What the exercise asks
Each line of the entries that contains the word "hall" adds one. Reply with the resulting number only.

Data excerpts
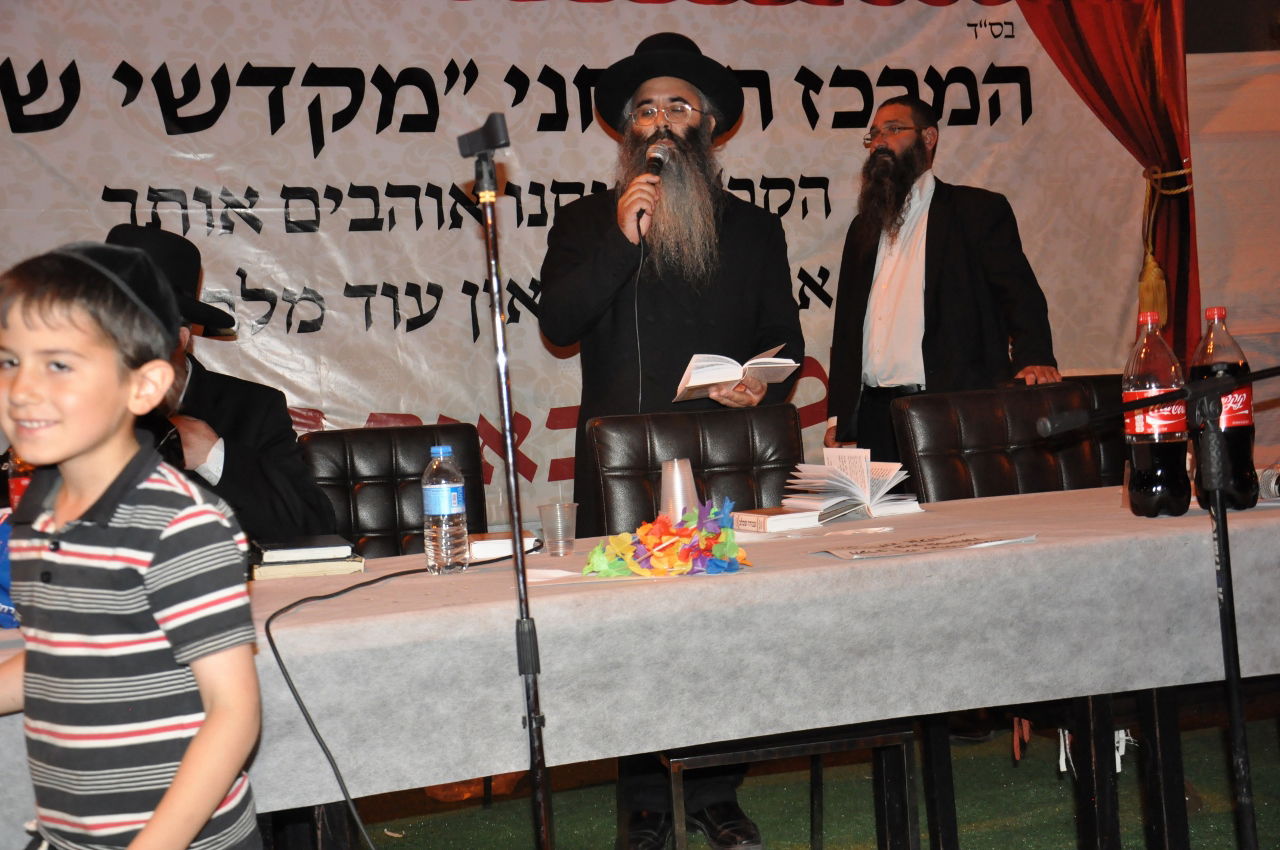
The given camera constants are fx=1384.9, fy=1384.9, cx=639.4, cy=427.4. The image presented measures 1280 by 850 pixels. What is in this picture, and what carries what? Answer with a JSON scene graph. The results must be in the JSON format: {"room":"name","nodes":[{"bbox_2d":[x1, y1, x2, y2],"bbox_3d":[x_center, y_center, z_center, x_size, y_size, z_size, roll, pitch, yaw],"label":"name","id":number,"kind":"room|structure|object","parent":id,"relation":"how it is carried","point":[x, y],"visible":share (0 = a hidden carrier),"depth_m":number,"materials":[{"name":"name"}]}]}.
{"room":"event hall","nodes":[
{"label":"event hall","id":0,"kind":"room"},
{"bbox_2d":[308,708,1279,849],"bbox_3d":[0.410,1.018,2.150,6.023,0.098,4.918,-4,1,-17],"label":"floor","id":1,"kind":"structure","parent":0,"point":[1005,769],"depth_m":3.49,"materials":[{"name":"green carpet"}]},
{"bbox_2d":[0,238,264,849],"bbox_3d":[-0.636,0.391,1.626,0.401,1.165,0.378,-3,1,29],"label":"boy","id":2,"kind":"object","parent":1,"relation":"on","point":[174,789],"visible":0.99,"depth_m":1.54},
{"bbox_2d":[97,225,338,547],"bbox_3d":[-1.094,0.173,3.215,0.727,1.220,0.653,-4,1,-17],"label":"man","id":3,"kind":"object","parent":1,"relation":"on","point":[276,481],"visible":0.3,"depth_m":3.15},
{"bbox_2d":[294,421,492,560],"bbox_3d":[-0.541,0.496,3.357,0.550,0.995,0.619,-4,1,-17],"label":"chair","id":4,"kind":"object","parent":1,"relation":"on","point":[424,447],"visible":0.36,"depth_m":3.50,"materials":[{"name":"leather"}]},
{"bbox_2d":[454,119,554,849],"bbox_3d":[-0.198,0.253,2.134,0.377,1.423,0.417,-4,1,-17],"label":"microphone stand","id":5,"kind":"object","parent":1,"relation":"on","point":[502,365],"visible":0.97,"depth_m":2.13,"materials":[{"name":"black metal"}]},
{"bbox_2d":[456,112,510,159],"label":"microphone clip","id":6,"kind":"object","parent":5,"relation":"on","point":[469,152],"visible":0.95,"depth_m":2.09,"materials":[{"name":"black plastic"}]},
{"bbox_2d":[1,479,1279,849],"bbox_3d":[0.153,0.582,2.535,3.040,0.694,1.064,-4,1,-17],"label":"table","id":7,"kind":"object","parent":1,"relation":"on","point":[494,605],"visible":0.61,"depth_m":2.14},
{"bbox_2d":[0,505,17,628],"bbox_3d":[-0.993,0.213,2.112,0.210,0.187,0.185,-4,1,-17],"label":"blue bag","id":8,"kind":"object","parent":7,"relation":"on","point":[6,598],"visible":0.43,"depth_m":2.08,"materials":[{"name":"blue"}]},
{"bbox_2d":[5,450,35,513],"bbox_3d":[-1.048,0.122,2.376,0.075,0.285,0.070,-4,1,-17],"label":"bottle","id":9,"kind":"object","parent":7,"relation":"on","point":[13,484],"visible":0.26,"depth_m":2.34,"materials":[{"name":"red"}]},
{"bbox_2d":[249,556,364,581],"bbox_3d":[-0.613,0.249,2.543,0.183,0.022,0.179,-4,1,-17],"label":"book","id":10,"kind":"object","parent":7,"relation":"on","point":[284,568],"visible":0.7,"depth_m":2.46,"materials":[{"name":"beige paper"}]},
{"bbox_2d":[256,535,353,562],"bbox_3d":[-0.633,0.228,2.611,0.153,0.021,0.184,-4,1,-17],"label":"book","id":11,"kind":"object","parent":10,"relation":"on","point":[316,546],"visible":0.99,"depth_m":2.54,"materials":[{"name":"paper"}]},
{"bbox_2d":[270,547,527,849],"bbox_3d":[-0.346,0.532,2.239,0.493,0.569,0.826,-3,1,10],"label":"cable","id":12,"kind":"object","parent":7,"relation":"on","point":[286,608],"visible":0.96,"depth_m":2.09,"materials":[{"name":"black plastic"}]},
{"bbox_2d":[421,445,468,575],"bbox_3d":[-0.343,0.145,2.421,0.072,0.221,0.072,-4,1,-17],"label":"water bottle","id":13,"kind":"object","parent":7,"relation":"on","point":[447,509],"visible":0.98,"depth_m":2.40,"materials":[{"name":"clear plastic"}]},
{"bbox_2d":[467,531,538,558],"bbox_3d":[-0.274,0.225,2.665,0.138,0.029,0.145,-3,1,-6],"label":"book","id":14,"kind":"object","parent":7,"relation":"on","point":[494,546],"visible":0.73,"depth_m":2.60,"materials":[{"name":"white paper"}]},
{"bbox_2d":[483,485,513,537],"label":"plastic cup","id":15,"kind":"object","parent":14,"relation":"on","point":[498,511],"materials":[{"name":"clear plastic"}]},
{"bbox_2d":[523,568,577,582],"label":"paper","id":16,"kind":"object","parent":7,"relation":"on","point":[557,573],"visible":0.68,"depth_m":2.22,"materials":[{"name":"white paper"}]},
{"bbox_2d":[537,502,578,556],"bbox_3d":[-0.151,0.191,2.591,0.074,0.090,0.071,-4,1,-17],"label":"plastic cup","id":17,"kind":"object","parent":7,"relation":"on","point":[542,514],"visible":0.99,"depth_m":2.57,"materials":[{"name":"clear plastic"}]},
{"bbox_2d":[583,497,753,577],"bbox_3d":[0.050,0.178,2.240,0.283,0.118,0.231,-4,1,-17],"label":"lei","id":18,"kind":"object","parent":7,"relation":"on","point":[707,536],"visible":0.98,"depth_m":2.21,"materials":[{"name":"multicoloured"}]},
{"bbox_2d":[658,457,698,522],"bbox_3d":[0.078,0.141,2.711,0.094,0.161,0.091,-4,1,-17],"label":"plastic cup","id":19,"kind":"object","parent":7,"relation":"on","point":[677,484],"visible":0.76,"depth_m":2.68,"materials":[{"name":"plastic"}]},
{"bbox_2d":[731,506,821,533],"bbox_3d":[0.276,0.186,2.819,0.138,0.030,0.142,-4,1,-31],"label":"book","id":20,"kind":"object","parent":7,"relation":"on","point":[765,519],"visible":0.93,"depth_m":2.77,"materials":[{"name":"white paper"}]},
{"bbox_2d":[779,447,921,521],"bbox_3d":[0.468,0.117,3.085,0.262,0.140,0.259,-4,1,-34],"label":"open book","id":21,"kind":"object","parent":7,"relation":"on","point":[817,467],"visible":0.95,"depth_m":3.04,"materials":[{"name":"white paper"}]},
{"bbox_2d":[813,531,1035,560],"bbox_3d":[0.465,0.193,2.275,0.335,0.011,0.188,-4,1,-17],"label":"paper sheet","id":22,"kind":"object","parent":7,"relation":"on","point":[943,541],"visible":0.97,"depth_m":2.25,"materials":[{"name":"paper"}]},
{"bbox_2d":[1123,311,1190,517],"bbox_3d":[0.964,-0.024,2.594,0.111,0.383,0.111,-4,1,-17],"label":"soda bottle","id":23,"kind":"object","parent":7,"relation":"on","point":[1148,454],"visible":0.97,"depth_m":2.56,"materials":[{"name":"clear plastic"}]},
{"bbox_2d":[1188,305,1255,509],"bbox_3d":[1.104,-0.036,2.634,0.110,0.394,0.108,-4,1,-17],"label":"soda bottle","id":24,"kind":"object","parent":7,"relation":"on","point":[1231,437],"visible":0.79,"depth_m":2.59,"materials":[{"name":"plastic"}]},
{"bbox_2d":[1256,464,1279,501],"bbox_3d":[1.280,0.108,2.789,0.135,0.075,0.110,-3,1,3],"label":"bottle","id":25,"kind":"object","parent":7,"relation":"on","point":[1271,481],"visible":0.86,"depth_m":2.77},
{"bbox_2d":[535,27,808,849],"bbox_3d":[0.078,-0.029,3.433,0.637,1.992,0.631,-4,1,-17],"label":"man","id":26,"kind":"object","parent":1,"relation":"on","point":[732,273],"visible":0.88,"depth_m":3.35},
{"bbox_2d":[636,137,671,221],"bbox_3d":[0.037,-0.635,3.532,0.105,0.214,0.185,-4,1,-17],"label":"microphone","id":27,"kind":"object","parent":26,"relation":"in","point":[657,167],"visible":0.79,"depth_m":3.49,"materials":[{"name":"black metal"}]},
{"bbox_2d":[672,346,798,402],"bbox_3d":[0.226,-0.129,3.403,0.264,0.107,0.266,-4,1,-17],"label":"open book","id":28,"kind":"object","parent":26,"relation":"in","point":[705,382],"visible":0.84,"depth_m":3.32,"materials":[{"name":"white paper"}]},
{"bbox_2d":[585,403,807,540],"bbox_3d":[0.230,0.451,3.120,0.543,0.984,0.603,-4,1,-17],"label":"leather chair","id":29,"kind":"object","parent":1,"relation":"on","point":[722,420],"visible":0.39,"depth_m":3.28,"materials":[{"name":"leather"}]},
{"bbox_2d":[660,721,917,849],"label":"table leg","id":30,"kind":"object","parent":1,"relation":"on","point":[837,742],"visible":0.52,"depth_m":2.49,"materials":[{"name":"black metal"}]},
{"bbox_2d":[821,96,1059,464],"bbox_3d":[0.961,-0.096,4.382,0.545,1.853,0.707,-4,1,-36],"label":"man","id":31,"kind":"object","parent":1,"relation":"on","point":[935,231],"visible":0.78,"depth_m":4.25},
{"bbox_2d":[889,382,1108,504],"bbox_3d":[1.002,0.394,3.417,0.566,0.992,0.614,-4,1,-17],"label":"chair","id":32,"kind":"object","parent":1,"relation":"on","point":[1018,392],"visible":0.38,"depth_m":3.56,"materials":[{"name":"brown leather"}]},
{"bbox_2d":[1060,373,1127,485],"bbox_3d":[1.505,0.344,3.951,0.564,0.968,0.633,-4,1,-17],"label":"chair","id":33,"kind":"object","parent":1,"relation":"on","point":[1100,385],"visible":0.12,"depth_m":4.06,"materials":[{"name":"brown leather"}]},
{"bbox_2d":[1043,368,1279,849],"bbox_3d":[0.908,0.417,2.189,0.679,1.023,0.314,-4,1,-17],"label":"microphone stand","id":34,"kind":"object","parent":1,"relation":"on","point":[1226,578],"visible":0.99,"depth_m":2.19,"materials":[{"name":"black metal"}]},
{"bbox_2d":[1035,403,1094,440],"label":"microphone","id":35,"kind":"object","parent":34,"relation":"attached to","point":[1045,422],"visible":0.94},
{"bbox_2d":[1186,37,1279,472],"bbox_3d":[1.921,-0.752,5.657,3.937,2.970,0.264,-4,1,-17],"label":"wall","id":36,"kind":"structure","parent":0,"point":[1206,246],"depth_m":5.76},
{"bbox_2d":[0,0,1164,533],"bbox_3d":[-0.180,-0.519,4.893,4.835,2.379,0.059,-4,1,-17],"label":"banner","id":37,"kind":"object","parent":36,"relation":"attached to","point":[341,286],"visible":0.65,"depth_m":4.75,"materials":[{"name":"white fabric"}]},
{"bbox_2d":[1018,0,1198,367],"bbox_3d":[1.697,-0.689,5.367,1.164,2.815,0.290,-4,1,-17],"label":"red curtain","id":38,"kind":"object","parent":36,"relation":"attached to","point":[1171,142],"visible":0.45,"depth_m":5.44,"materials":[{"name":"red fabric"}]},
{"bbox_2d":[1137,164,1195,328],"bbox_3d":[2.035,-0.695,5.364,0.225,0.622,0.183,-4,1,-17],"label":"curtain tieback","id":39,"kind":"object","parent":38,"relation":"attached to","point":[1148,258],"visible":0.54,"depth_m":5.33,"materials":[{"name":"gold fabric"}]}
]}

Task answer
2